The problem is not that most will confess to different theology, it’s that they will practice their view of sex, marriage, and family in a way that completely ignores what the Bible says is the best way, and what the 1960s have made mindlessly easy to access for whosoever will. In that framework, does it really make sense to be telling boys and girls that the biblical way to evaluate someone as a husband/wife is to evaluate them as a mother/father? God forbid.
The family environment that has evolved since then only makes traditionalist family views clash with scripture more audibly. It’s not one of engaging with the broader community, but “staying safe” from bad influences, which increasingly grow in number. The world needs Christians ministering it, going into it to make disciples, facing challenges that make you renew your mind, not being conformed to outdated worldly culture because it feels nicer than the modern one.
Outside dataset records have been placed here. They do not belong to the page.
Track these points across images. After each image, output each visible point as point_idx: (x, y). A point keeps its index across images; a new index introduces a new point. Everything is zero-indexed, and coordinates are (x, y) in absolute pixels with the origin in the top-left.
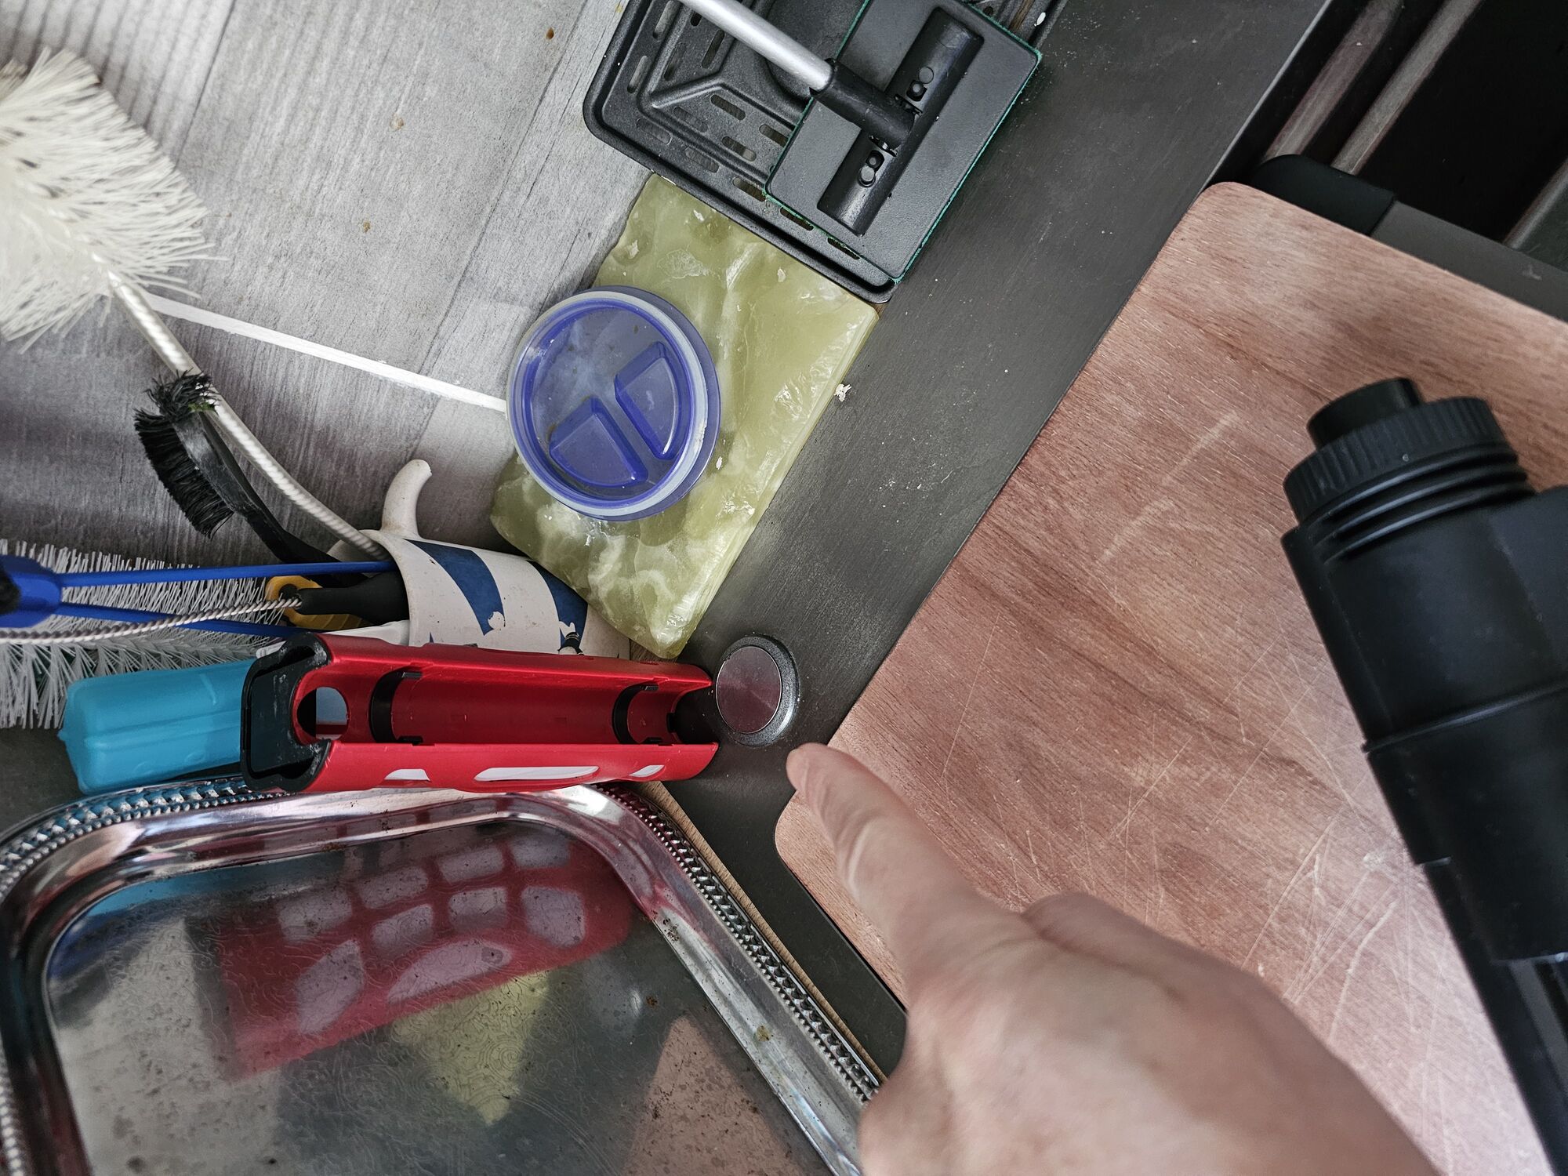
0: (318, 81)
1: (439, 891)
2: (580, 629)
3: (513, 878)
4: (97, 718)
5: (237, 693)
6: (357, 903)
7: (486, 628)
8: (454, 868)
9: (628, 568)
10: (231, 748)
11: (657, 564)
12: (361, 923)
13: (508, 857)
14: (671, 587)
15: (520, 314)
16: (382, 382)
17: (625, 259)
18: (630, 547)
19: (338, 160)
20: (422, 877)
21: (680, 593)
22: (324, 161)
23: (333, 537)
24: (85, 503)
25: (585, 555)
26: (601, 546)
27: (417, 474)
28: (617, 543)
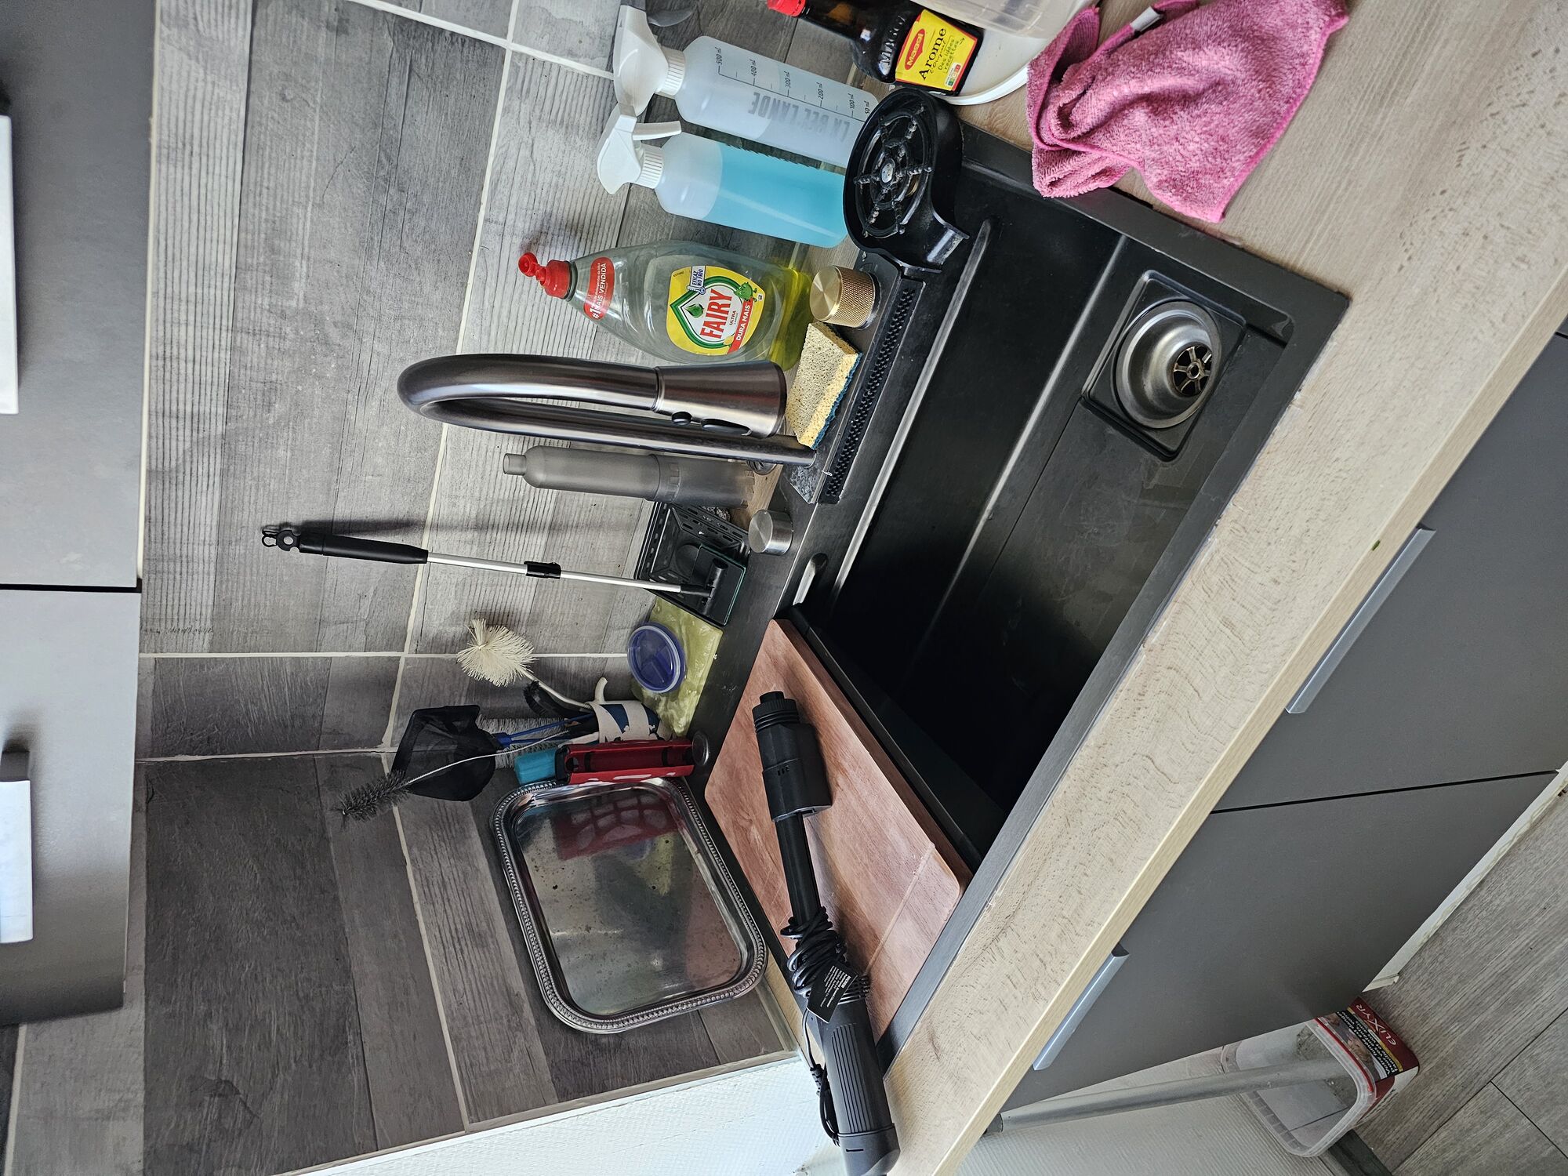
0: (558, 598)
1: (617, 811)
2: (657, 727)
3: (641, 807)
4: (522, 767)
5: (553, 757)
6: (592, 812)
7: (623, 731)
8: (622, 804)
9: (666, 709)
10: (553, 772)
11: (674, 708)
12: (595, 819)
13: (639, 801)
14: (678, 716)
15: (627, 631)
16: (589, 658)
17: (657, 612)
18: (667, 702)
19: (566, 612)
20: (611, 807)
21: (680, 717)
22: (563, 614)
23: (580, 707)
24: (515, 704)
25: (656, 703)
26: (659, 700)
27: (603, 682)
28: (664, 699)
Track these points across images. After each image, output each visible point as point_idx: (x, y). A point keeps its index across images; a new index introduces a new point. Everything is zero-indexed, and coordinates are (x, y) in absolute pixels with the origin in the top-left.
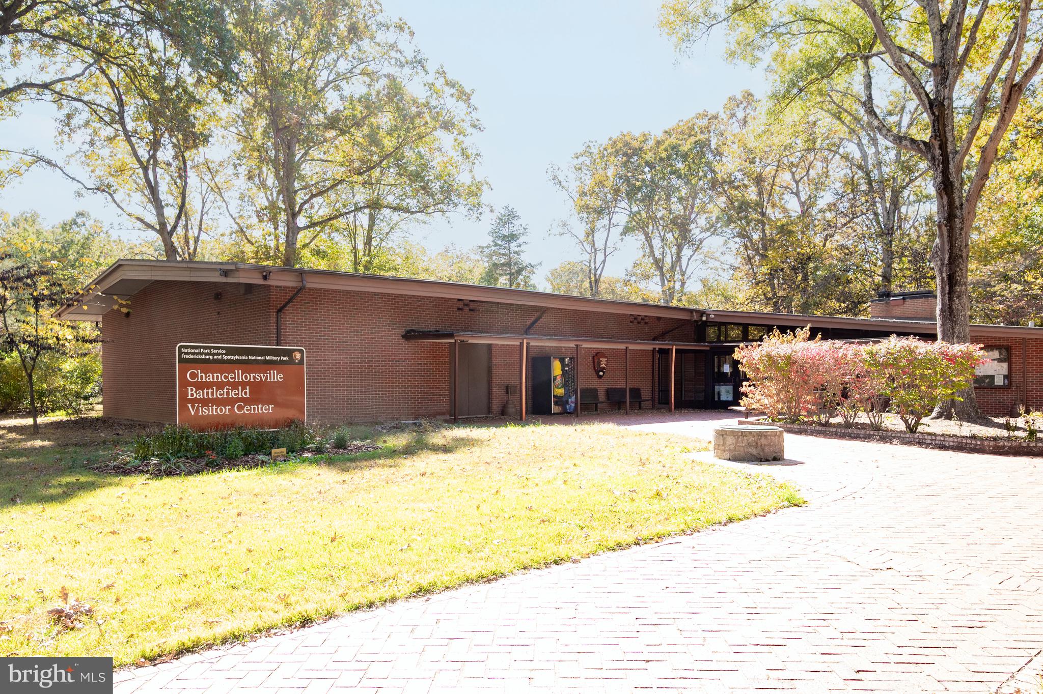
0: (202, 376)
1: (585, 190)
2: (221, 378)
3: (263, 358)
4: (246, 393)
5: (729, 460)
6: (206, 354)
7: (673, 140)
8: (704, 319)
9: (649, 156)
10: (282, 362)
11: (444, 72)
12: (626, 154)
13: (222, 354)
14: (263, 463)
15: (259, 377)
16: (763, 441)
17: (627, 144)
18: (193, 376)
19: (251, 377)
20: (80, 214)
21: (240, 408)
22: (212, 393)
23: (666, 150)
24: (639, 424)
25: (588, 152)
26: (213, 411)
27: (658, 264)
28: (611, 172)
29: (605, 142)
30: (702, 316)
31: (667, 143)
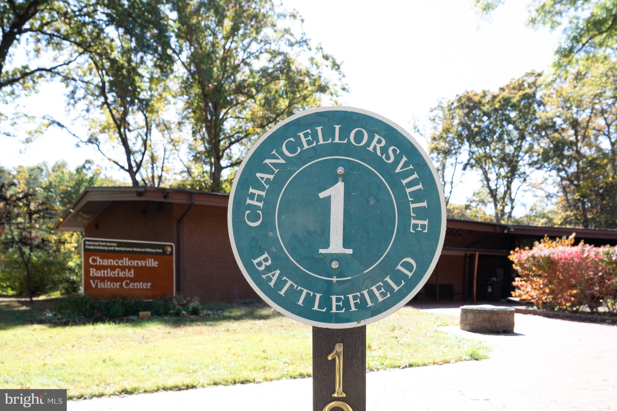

Those who haven’t known good families are all the more ready to receive that love from the family of God, should they ever actually get high enough on our priority list to get through the bubble barrier. Absolutizing what for many is a mythical family structure from a bygone age, in their reality mainly a mark of superiority to differentiate the haves from the have-nots, as the Biblical way is abhorrent in the face of the reality of Christ: “Who shall declare his generation?” (Isaiah 53:8)
To obscure the marital and family status of Christ is to obscure his humanity. To ignore it in the teaching of singles on areas related to marriage is grossly negligent. It’s not hard to find preachers that will talk about Ephesians 5 and Christ’s bride being the church, and I’m all for that. But what if we only talked about Christ’s physical singleness, and ignored all the scriptures about his union with the church? Pretty wack, huh? Pretty imbalanced? Pretty damaging? So why is one half better to ignore than the other?
Because that’s the tradition you know, and it feels easier to just perpetuate it. Doing something new feels risky. Are your feelings what guides you, or scripture?